PAGE EXTRACT:
----------------------------------------
Re: scsi regression that after months is still not addressed and now bothering 6.1.y users, too

From: Thorsten Leemhuis
Date: Sat Nov 25 2023 - 02:10:47 EST


On 24.11.23 17:25, Greg KH wrote:
> On Tue, Nov 21, 2023 at 10:50:57AM +0100, Thorsten Leemhuis wrote:
>> * @SCSI maintainers: could you please look into below please?
>>
>> * @Stable team: you might want to take a look as well and consider a
>> revert in 6.1.y (yes, I know, those are normally avoided, but here it
>> might make sense).
>>
>> Hi everyone!
>>
>> TLDR: I noticed a regression (Adaptec 71605z with aacraid sometimes
>> hangs for a while) that was reported months ago already but is still not
>> fixed. Not only that, it apparently more and more users run into this
>> recently, as the culprit was recently integrated into 6.1.y; I wonder if
>> it would be best to revert it there, unless a fix for mainline comes
>> into reach soon.
>>
>> Details:
>>
>> Quite a few machines with Adaptec controllers seems to hang for a few
>> tens of seconds to a few minutes before things start to work normally
>> again for a while:
>> https://bugzilla.kernel.org/show_bug.cgi?id=217599
>>
>> That problem is apparently caused by 9dc704dcc09eae ("scsi: aacraid:
>> Reply queue mapping to CPUs based on IRQ affinity") [v6.4-rc7]. That
>> commit despite a warning of mine to Sasha recently made it into 6.1.53
>> -- and that way apparently recently reached more users recently, as
>> quite a few joined that ticket.
----------------------------------------
[Dataset excerpt]
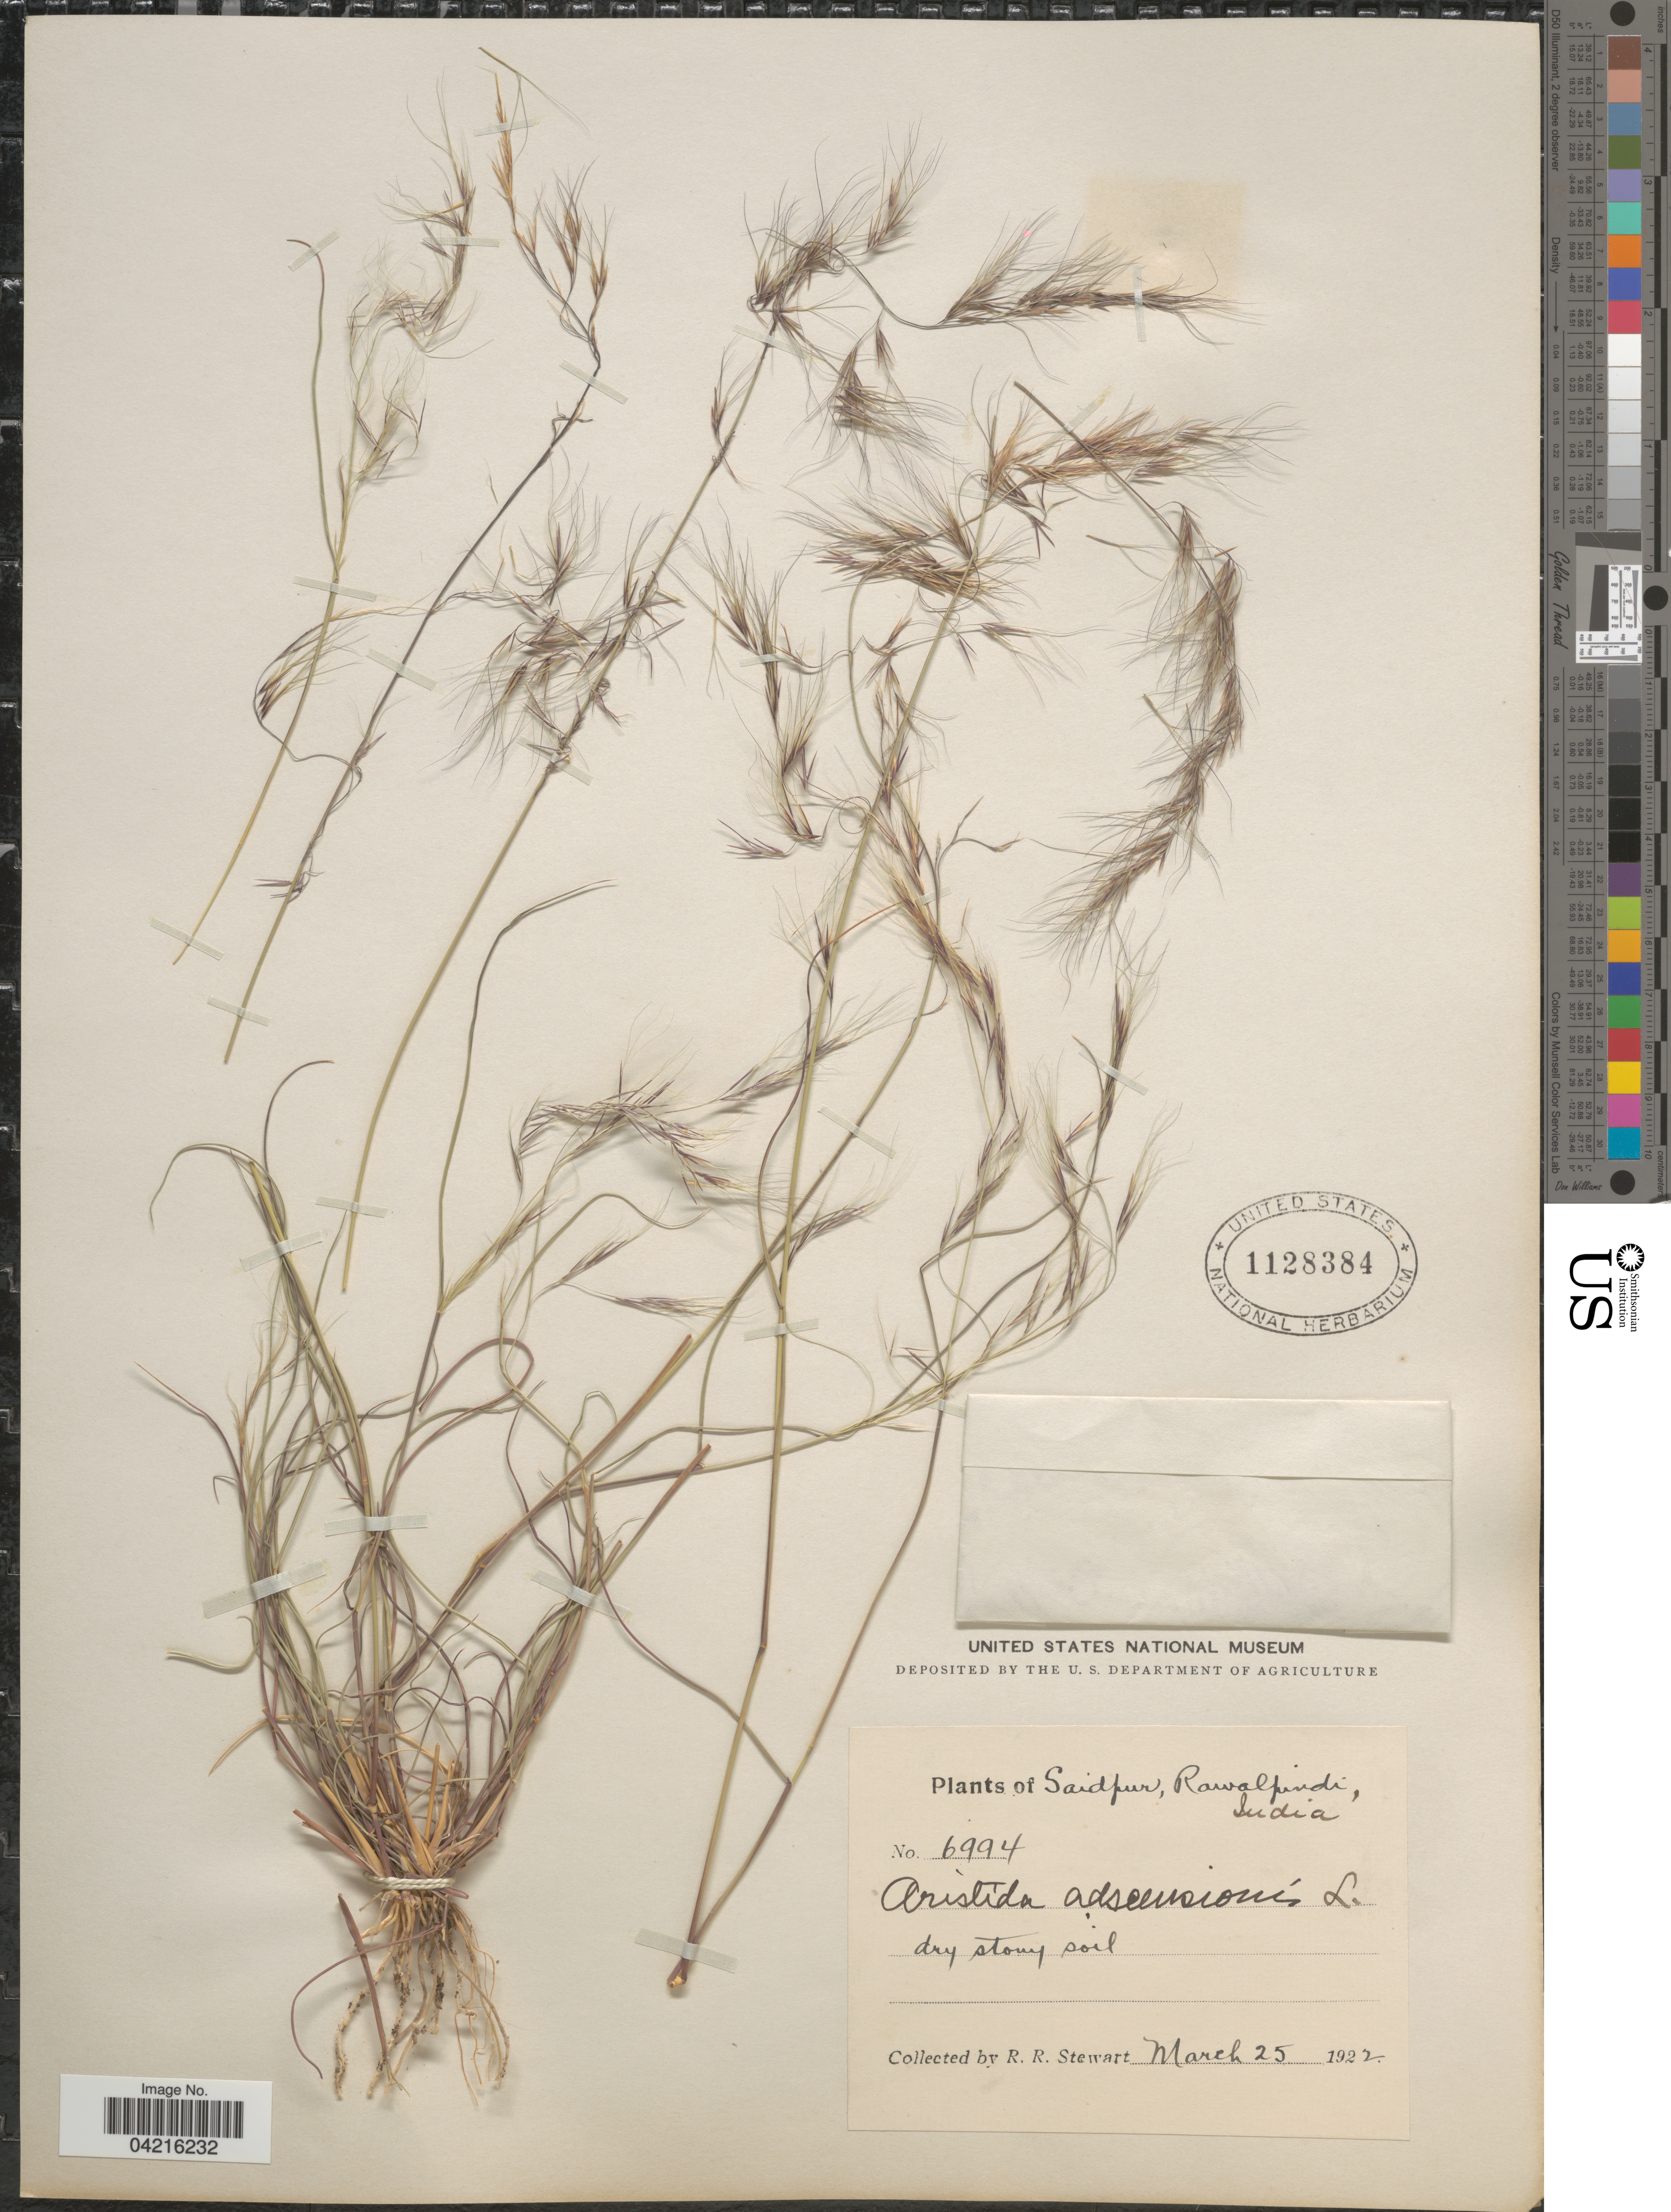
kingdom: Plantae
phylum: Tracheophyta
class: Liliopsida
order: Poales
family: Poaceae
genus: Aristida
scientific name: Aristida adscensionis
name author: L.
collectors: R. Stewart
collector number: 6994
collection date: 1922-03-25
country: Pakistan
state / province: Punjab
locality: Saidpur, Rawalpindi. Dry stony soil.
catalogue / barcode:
----------------------------------------
PROBLEM STATEMENT: Pick up the mailing-list post about the aacraid regression from where it stops and continue it. This data has no connection to the mailing-list post.

OUTPUT BELOW:
>[...]
> I am loath to revert a stable patch that has been there for so long as
> any upgrade will just cause the same bug to show back up. Why can't we
> just revert it in Linus's tree now and I'll take that revert in the
> stable trees as well?

FWIW, I know and in general agree with that strategy, that's why I
normally wouldn't have brought a stable-only revert up for
consideration. But this issue to me looked somewhat special and urgent
for two and a half reasons: (1) that backport apparently made a lot more
people suddenly hit the issue (2) there was also this data corruption
aspect one of the reporters mentioned (not sure if that is real and/or
if this might be just a 6.1.y thing). Furthermore for 6.1.y it was
recently confirmed that reverting the change fixes things, while we iirc
had no such confirmation for recent mainline kernels at that point. So
it looked like it would take a while to get this sorted out in mainline.
But it seems we finally might get closer to that now, so yeah, maybe
it's not worth a stable revert.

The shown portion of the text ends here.